### ATTIVITÀ RICHIESTA 1
Per favore, rispondi a queste domande sull'estratto dedicato all'Hiv nel Catanese:
(a) Di quale sezione della Lila è presidente Luciano Nigro?
(b) Quanti nuovi casi diagnosticati tra il 2009 e il 2014 riportano i dati dell'osservatorio epidemiologico della Regione Sicilia?
(c) Quale struttura di Caltagirone compare tra quelle in cui sono stati censiti i casi?
### ATTIVITÀ RICHIESTA 2
Prosegui l'estratto dedicato all'Hiv nel Catanese a partire dall'ultima frase riportata.

«Cosa si è fatto in Italia per evitare la trasmissione sessuale dell’Hiv? Niente. Assolutamente niente. C’è stato un momento storico in cui le associazioni venivano invitate nelle scuole per parlare del contagio, e adesso non capita più. Non sono mai state fatte campagne serie per incentivare l’uso del preservativo. In questo Paese è difficile parlare di uso del preservativo così come è difficile organizzare momenti di educazione sessuale». La risposta di Luciano Nigro, docente di Malattie infettive all’università di Catania e presidente della sezione etnea della Lila (Lega italiana per la lotta contro l’Aids), è nettissima. Se nel Catanese «negli ultimi anni si registra un lieve aumento delle infezioni» da Hiv nei giovani al sotto dei 25 anni è perché non si fa prevenzione. I dati dell’osservatorio epidemiologico della Regione Sicilia parlano di 393 nuovi casi diagnosticati tra i residenti nell’area del capoluogo etneo nei cinque anni compresi tra il 2009 e il 2014. Almeno tra quelli censiti negli ospedali Garibaldi, Vittorio Emanuele e Cannizzaro di Catania, e al presidio ospedaliero Gravina di Caltagirone.

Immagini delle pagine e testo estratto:

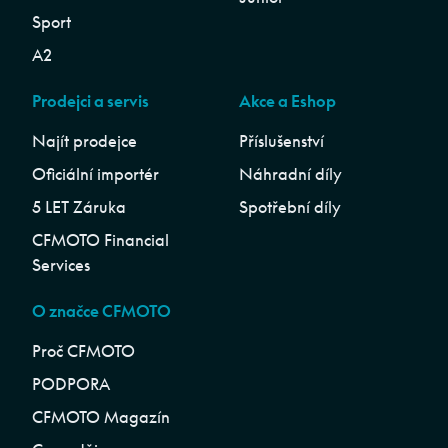
Sport
A2
Prodejci a servis
Akce a Eshop
Najít prodejce
Příslušenství
Oficiální importér
Náhradní díly
5 LET Záruka
Spotřební díly
CFMOTO Financial
Services
O značce CFMOTO
Proč CFMOTO
PODPORA
CFMOTO Magazín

### RISPOSTA 1
(a) La sezione etnea.
(b) 393 nuovi casi.
(c) Il presidio ospedaliero Gravina.

### RISPOSTA 2
«La stragrande maggioranza dei ragazzi sotto i 25 anni non hanno mai sentito parlare di Hiv», continua Nigro. Sono soprattutto le fasce di età più giovani a non conoscere i rischi dell’infezione dal virus dell’immunodeficienza umana (è questo il significato della sigla con la quale viene identificato) e a non sapere neanche cosa sia l’Aids. Cioè la malattia che il virus può causare se non trattato. In totale sono 674 i casi di Aids conclamato registrati a Catania e provincia, 58 nel quinquennio 2010-2014. Numeri che rimangono costanti e che, anzi, nel trend regionale, aiutano a registrare un calo – quasi continuo – del fenomeno.
«Nel mondo – prosegue l’esperto – circa un terzo dei sieropositivi non sa di esserlo. Perché non pensa di essere a rischio e non ha mai fatto controlli. Il risultato è che il 70 per cento delle nuove infezioni viene proprio da persone che non sanno di aver contratto il virus». Eppure non è più necessario aspettare un paio di giorni per avere i risultati dell’esame del sangue, che comunque si può effettuare in forma anonima e nelle unità operative apposite degli ospedali. Ed esistono nuovi test per l’Hiv, come quello che analizza la saliva, e che sono in grado di fornire dei risultati in appena 20 minuti.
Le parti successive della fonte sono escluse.